BMI categories will be divided into underweight (BMI <18.5 Kg/m2), normal weight (BMI 18.5 - 25 Kg/m2), and overweight (BMI >25 Kg/m2).

With regard to the treatment of type 2 diabetes mellitus, participants will be categorised and grouped for statistical purposes in the following classes:

• Dietary therapy;
• Metformin/Acarbosio;
• Sulfanilurea;
• Metformin + GLP1/ DDPIV inhibitors (DDPIVi) or only GLP1 or only DDPIVi;
• Metformin + SGLT2i inhibitors (SGLT2i) or only SGLT2i;
• Basal insulin + GLP1/DDPIVi +/- Metformin;
• Basal insulin +/- Metformin +/- SGLT2i;
• Insulin basal bolus;
• Basal insulin bolus +/- Metformin +/- SGLT2i. In addition, complications of metabolic pathology will be extracted from the dedicated section of the program, where are systematically recorded and organized, and the diagnosis of which is conducted in accordance with the appropriate guidelines.
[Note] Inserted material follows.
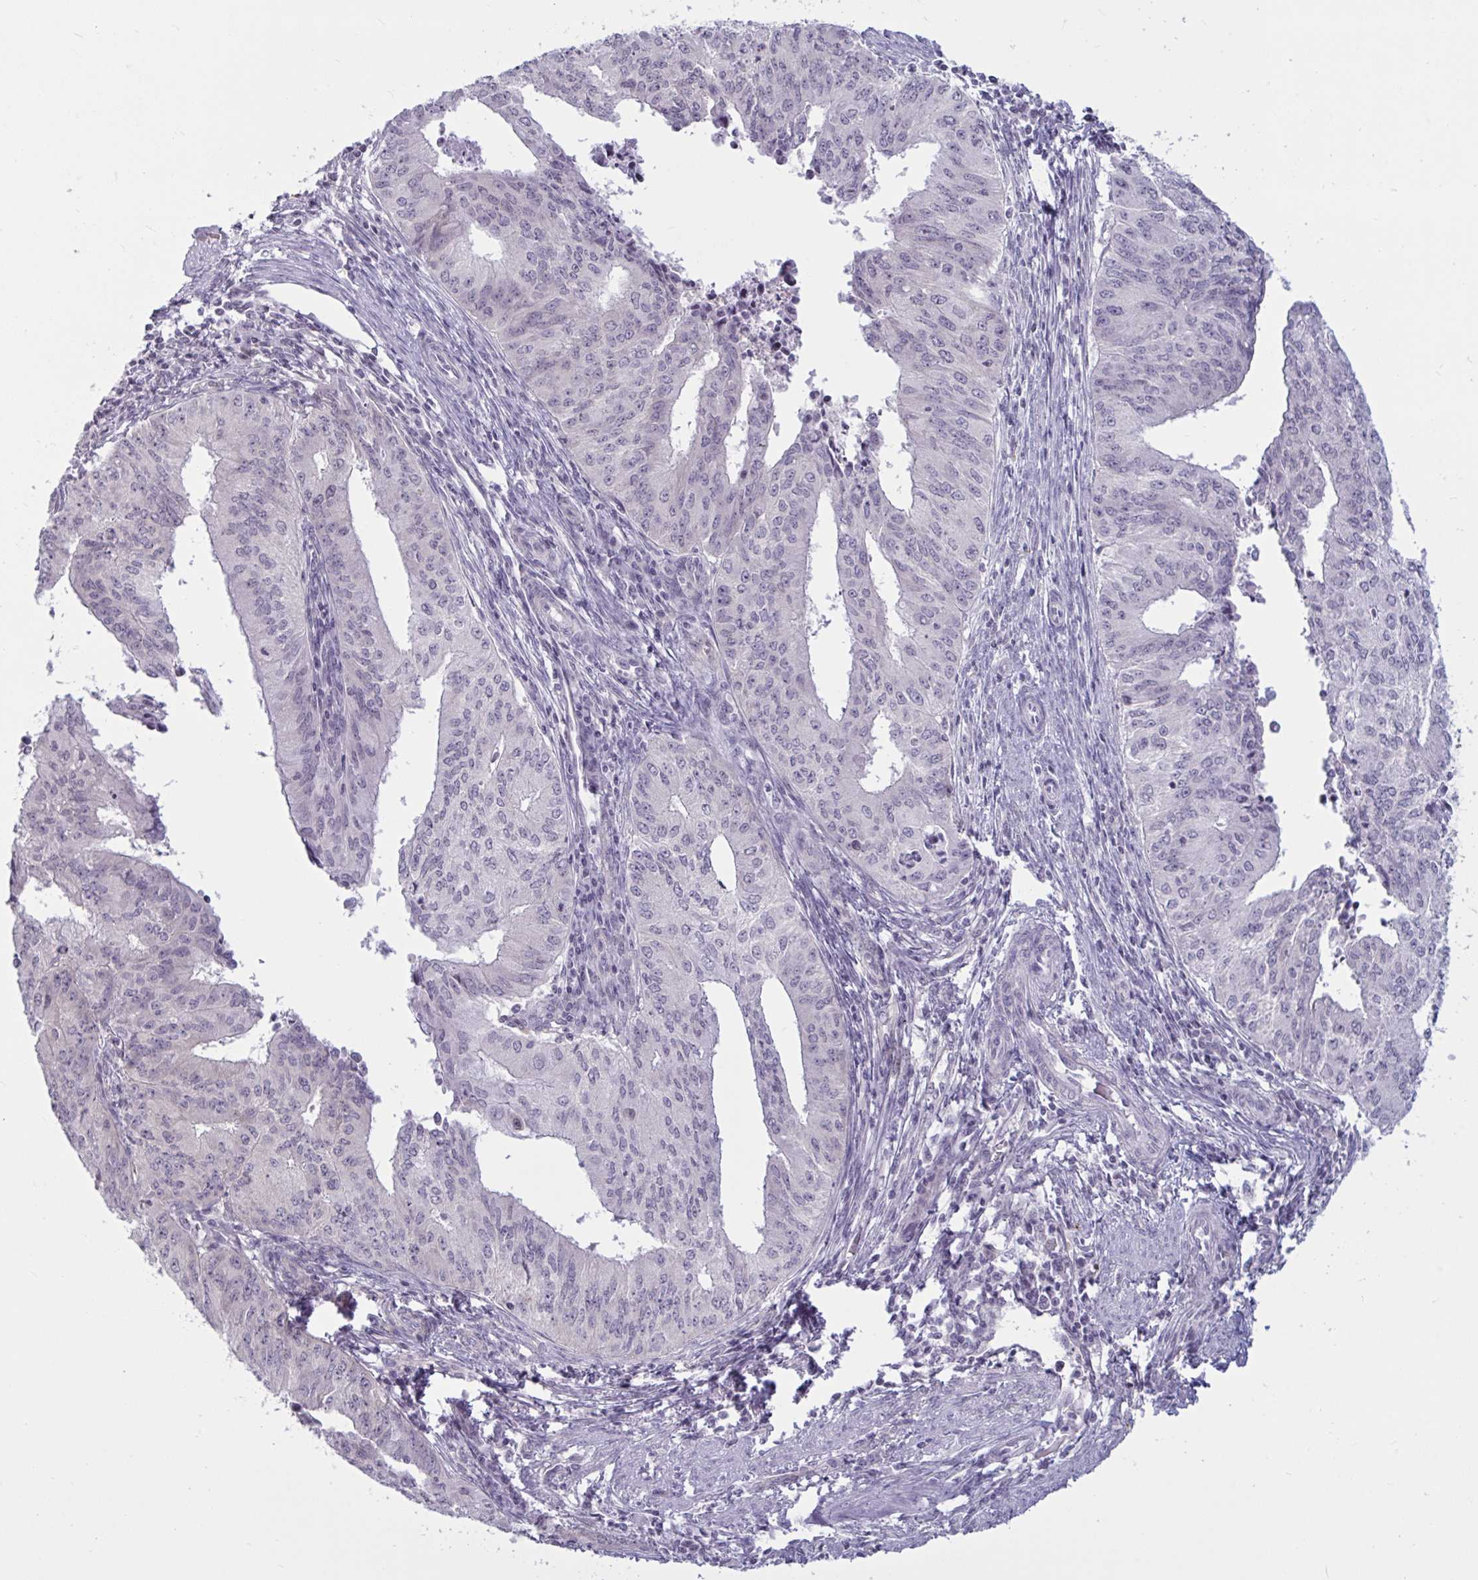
{"staining": {"intensity": "negative", "quantity": "none", "location": "none"}, "tissue": "endometrial cancer", "cell_type": "Tumor cells", "image_type": "cancer", "snomed": [{"axis": "morphology", "description": "Adenocarcinoma, NOS"}, {"axis": "topography", "description": "Endometrium"}], "caption": "This is an immunohistochemistry micrograph of adenocarcinoma (endometrial). There is no staining in tumor cells.", "gene": "TBC1D4", "patient": {"sex": "female", "age": 50}}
These complications will be divided into the following categories: vasculopathy, neuropathy, hypertension, heart disease, kidney failure and retinopathy.

Finally, as regards cancer pathology, a categorization of treatment will be carried out in three classes: chemotherapy, surgery and radiation therapy.

In addition, the types of cancer will be divided in order to ensure greater homogeneity between groups, including the nervous system, head and neck, thorax, gastrointestinal, gynecological, urinary tract, male genital system, skin, blood, breast, soft tissues, endocrine glands and neuroendocrine tumors. This information will be collected at the diabetes diagnosis visit and at the last visit before the onset of cancer for the subjects experiencing the event and at the last available visit for the remaining subjects.

EXPECTED RESULTS Through this research, the investigators aim to obtain new information on the study population in order to better understand the possible correlation between the two pathologies. This will allow us to identify the risk factors associated with metabolic pathology that can affect the development time of cancer pathologies, as well as to identify those that could contribute to carcinogenesis itself.

This knowledge will allow us to define the role of hyperglycemia, obesity and other factors or behaviors at risk in the field of cancer in order to act with appropriate prevention strategies, thus considering the tumor pathology as one of the possible complications of type 2 diabetes mellitus.